____ Texto fornecido

Um volume precioso para se avaliar as condições do Brasil às vésperas da Primeira Guerra Mundial é a publicação Impressões do Brazil no Seculo Vinte, editada em 1913 e impressa na Inglaterra por Lloyd's Greater Britain Publishing Company, Ltd., com 1.080 páginas, mantida no Arquivo Histórico de Cubatão/SP. A obra teve como diretor principal Reginald Lloyd, participando os editores ingleses W. Feldwick (Londres) e L. T. Delaney (Rio de Janeiro); o editor brasileiro Joaquim Eulalio e o historiador londrino Arnold Wright. Ricamente ilustrado (embora não identificando os autores das imagens), o trabalho é a seguir reproduzido, em suas páginas 972 a 978, referentes ao Estado (ortografia atualizada nesta transcrição).

Teatro do Amazonas
Foto publicada com o texto, página 972
Considerado do ponto de vista da extensão, é o Amazonas o primeiro entre os vinte e um estados e territórios da União. Estende-se pela superfície de 1.897.020 quilômetros quadrados, e confina com seis países estrangeiros.

Ao Sul, limitam-no o estado de Mato Grosso, a República da Bolívia e o Território do Acre; ao Oeste, o Peru, Equador e Colômbia; ao Norte, Venezuela; a Leste, a Guiana Inglesa e o estado do Pará. Tem uma população de 400.000 habitantes, não avaliada em dados seguros.

Este estado divide com o do Pará o poderoso Rio Amazonas; mas tem uma parte muito maior desse rio do que o Pará e é a unidade político-geográfica que dispõe da mais extensa superfície fluvial do mundo.

________

■ **Conjunto de tarefas**:
a) Qual é a superfície do estado do Amazonas, segundo o texto sobre o Amazonas?
b) Reproduza o trecho do texto sobre o Amazonas de "Teatro do Amazonas" até "fluvial do mundo.".
Use somente o texto como base.

____ Material de estudo

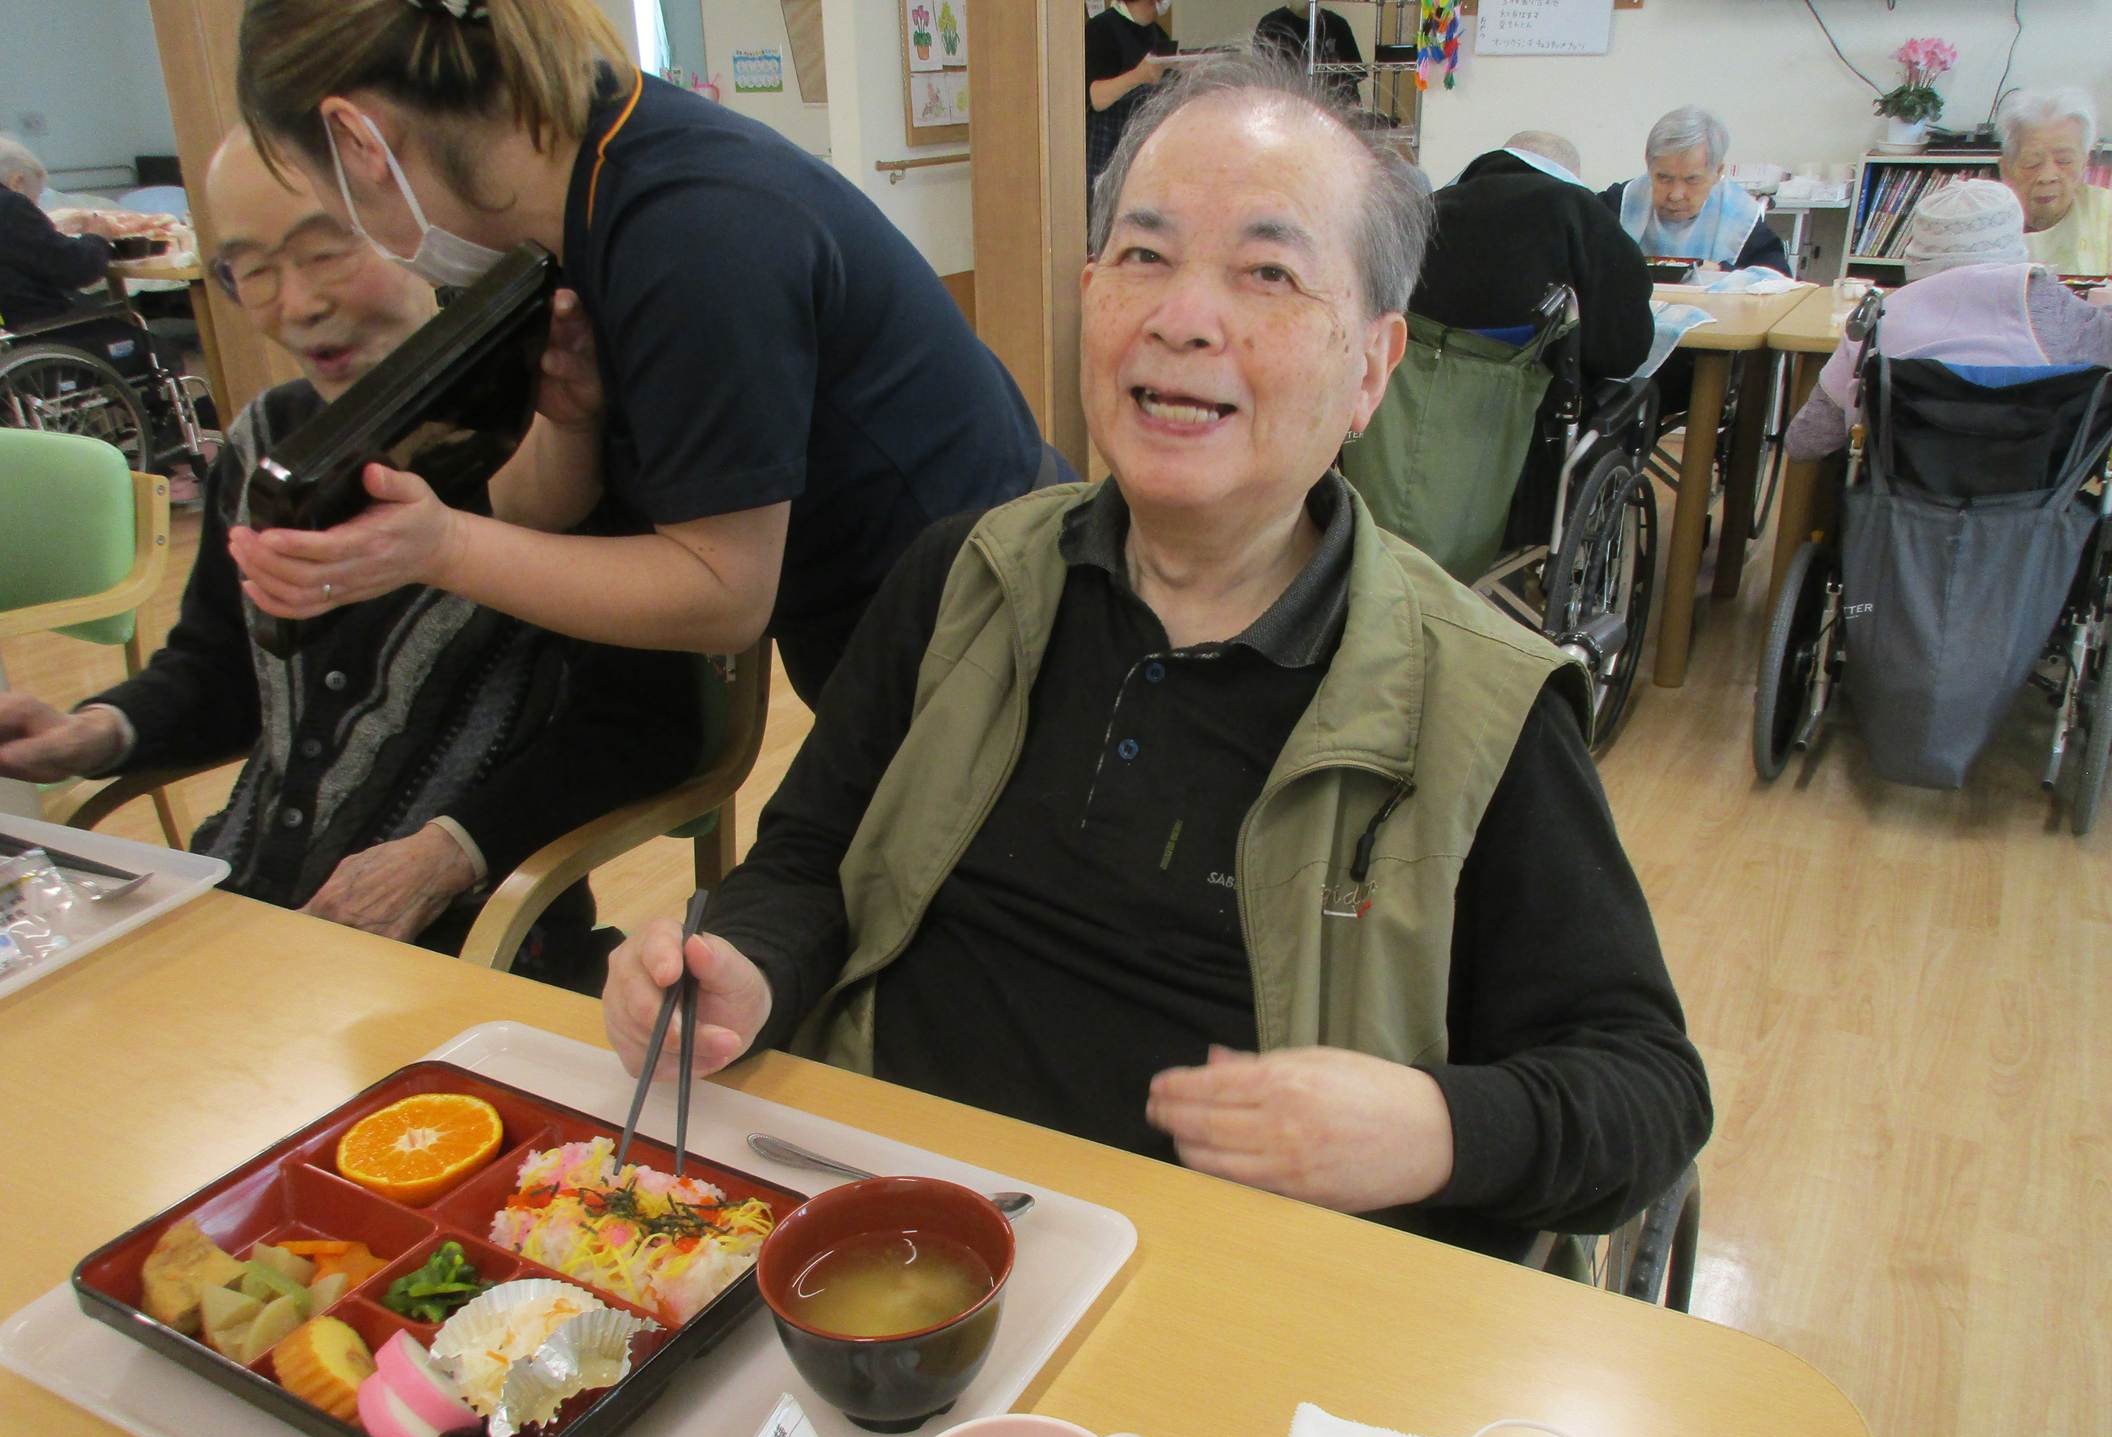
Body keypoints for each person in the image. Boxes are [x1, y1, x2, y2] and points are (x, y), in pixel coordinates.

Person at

________
____ Material de estudo

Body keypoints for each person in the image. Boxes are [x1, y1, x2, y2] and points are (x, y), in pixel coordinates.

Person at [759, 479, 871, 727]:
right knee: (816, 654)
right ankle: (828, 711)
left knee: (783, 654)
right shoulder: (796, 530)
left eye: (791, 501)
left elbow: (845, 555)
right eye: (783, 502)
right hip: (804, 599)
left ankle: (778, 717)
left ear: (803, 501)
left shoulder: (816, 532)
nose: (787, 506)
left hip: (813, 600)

________

■ **Respostas do exercício**:
a) 1.897.020 quilômetros quadrados.

b)
Teatro do Amazonas
Foto publicada com o texto, página 972
Considerado do ponto de vista da extensão, é o Amazonas o primeiro entre os vinte e um estados e territórios da União. Estende-se pela superfície de 1.897.020 quilômetros quadrados, e confina com seis países estrangeiros.

Ao Sul, limitam-no o estado de Mato Grosso, a República da Bolívia e o Território do Acre; ao Oeste, o Peru, Equador e Colômbia; ao Norte, Venezuela; a Leste, a Guiana Inglesa e o estado do Pará. Tem uma população de 400.000 habitantes, não avaliada em dados seguros.

Este estado divide com o do Pará o poderoso Rio Amazonas; mas tem uma parte muito maior desse rio do que o Pará e é a unidade político-geográfica que dispõe da mais extensa superfície fluvial do mundo.